- _Zu lesender Text_
Von den ersten Eindücken

Von den ersten Eindrücken

(Kleine Warnung am Rande: Der Text ist etwas chaotisch, weil ich einfach meine Gedanken aufschreibe)

So langsam bin ich hier angekommen und kann von meinen ersten Eindrücken berichten. Falls sich jemand vorstellen will, wie die Gegend aussieht, in der ich Wohne: Ich fühle mich, als wäre ich in Anno2070 gelandet. Und meine Gebäude stehen in dem Bereich, in dem die höchste Entwicklungsstufe der Ecos zu finden ist. Ein Haufen gläserner Hochhäuser, alle Straßen sind in Karomustern angelegt, alle Wohnblocks haben die gleiche Größe und um die Straßen sind mit Lineal gezogene Grünstreifen, mit immer den gleichen Bäumen in regelmäßigen Abständen.

- _Die Aufgabe_
Wie geht der Text über die ersten Eindrücke nach seinem letzten Satz weiter? Setze ihn von dort aus fort. Das Material steht für sich und gehört nicht zum Text über die ersten Eindrücke.

- _Bereitgestelltes Material_
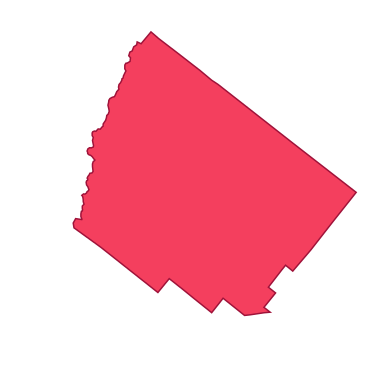 Tulare, California, United States of America, rotated 218°
{"feature_id": "52423323B44496470224494", "entity_name": "Tulare", "entity_type": "district", "adm_level": 2, "iso_a3": "USA", "parent_name": "United States of America", "parent_adm1": "California", "projection": "mercator", "projection_center": [-118.363, 36.267], "detail": "fine", "context": "isolated", "style": "filled", "palette": "rose", "viewbox_px": 384, "rotation_deg": 218, "n_neighbors": 0, "source": "geoboundaries", "source_scale": "gbopen_adm2", "svg_char_len": 1795}
<svg xmlns="http://www.w3.org/2000/svg" viewBox="0 0 384 384"><g transform="rotate(218 192 192)"><path d="M262.9,91.1L229.8,92.3L157.0,91.8L156.6,109.7L139.0,109.6L124.3,109.3L102.2,109.0L102.1,127.4L74.6,127.1L70.6,131.0L61.0,141.1L56.4,145.4L64.3,145.4L64.0,163.9L73.2,164.0L73.3,185.8L73.2,191.9L63.9,191.7L62.7,219.5L62.7,237.9L62.7,256.3L62.4,292.8L144.9,292.6L187.4,292.7L237.9,292.8L245.2,292.2L260.3,292.7L291.0,292.6L312.8,292.4L322.9,292.9L323.4,277.5L327.6,276.5L326.2,273.9L327.3,270.5L326.0,266.3L327.1,264.0L325.7,260.4L323.1,259.9L321.2,256.8L322.6,253.3L322.9,253.3L323.4,252.7L323.1,250.7L320.8,247.7L318.6,246.7L318.2,244.5L317.7,242.3L317.5,241.3L316.5,239.4L316.9,238.1L316.1,236.8L315.6,234.1L315.7,231.8L314.5,229.4L312.9,228.0L313.1,224.8L312.2,221.5L311.8,219.4L313.2,217.5L314.2,215.1L314.0,213.1L312.9,211.3L311.7,208.7L310.1,207.4L308.5,206.1L306.9,204.6L306.0,201.8L306.3,199.9L305.1,197.7L304.2,195.3L303.9,191.0L302.6,189.1L303.0,187.3L302.9,185.1L304.8,183.9L305.1,180.7L306.5,179.9L307.3,178.3L307.0,177.0L305.4,175.0L303.3,174.1L302.2,171.4L300.0,169.5L298.1,167.9L297.5,166.7L298.5,164.8L300.0,163.8L300.6,161.9L299.9,159.7L298.4,158.8L297.8,158.0L295.9,157.9L294.5,158.5L292.3,158.4L289.6,157.6L288.2,157.4L288.2,156.4L288.6,155.3L287.7,152.8L286.0,150.7L284.1,148.8L282.6,147.3L282.6,145.3L284.0,143.9L283.6,142.2L283.6,140.3L283.2,138.4L282.1,138.1L281.6,137.0L281.9,135.9L281.4,134.5L279.5,132.7L277.3,132.0L274.7,130.4L274.5,128.9L274.9,127.7L274.5,126.3L275.1,124.4L276.3,123.7L276.8,121.5L275.3,121.1L273.4,119.4L271.7,117.4L269.6,115.9L269.8,113.4L268.4,111.6L267.5,110.8L266.8,109.6L267.1,109.0L267.3,108.7L266.1,106.4L264.4,104.2L262.0,102.8L261.9,102.4L267.3,99.4L266.5,94.4L262.9,91.1Z" fill="#f43f5e" stroke="#9f1239" stroke-width="1.5"/></g></svg>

- _Die Antwort_
Für eine große Großstadt ist Vancouver verhältnismäßig schön. Allerdings heißt Großstadt auch, dass es kaum Tiere gibt, dafür umso mehr Autos auf den größtenteils zweispurigen Straßen (oder vierspurigen, wenn man sowohl vor als auch Rückwärtsrichtung zählt). Das heißt egal wo man ist, man hört IMMER das Rauschen der Autos. Selbst in meiner Wohnung, weil ein Fenster nicht richtig schließt. Insgesamt ist Vancouver sehr laut. Wenn mein Kühlschrank anspringt, dann höre ich die Autos nicht mehr. Der Kühlschrank übertönt das. Und die Spülmaschine mache ich immer an, wenn ich die Wohnung verlasse, weil die auch irre laut ist. Sie übertönt sogar noch den Kühlschrank. (Aber hey! Ich habe eine Spülmaschine <3. Seit 5 Jahren musste ich ohne eine Leben.)

Ich weiß nicht, ob es prinzipiell Kanada ist, oder nur Vancouver, aber die Gegend hier erinnert mich stark an Amerika. Wüsste ich es nicht besser, würde ich behaupten ich bin in Amerika gelandet. Die Straßen sind breit, die Autos sind groß, die Churches haben diese beleuchteten Werbeschilder und die Häuser sehen so aus, als waren sie aus Sims kopiert worden.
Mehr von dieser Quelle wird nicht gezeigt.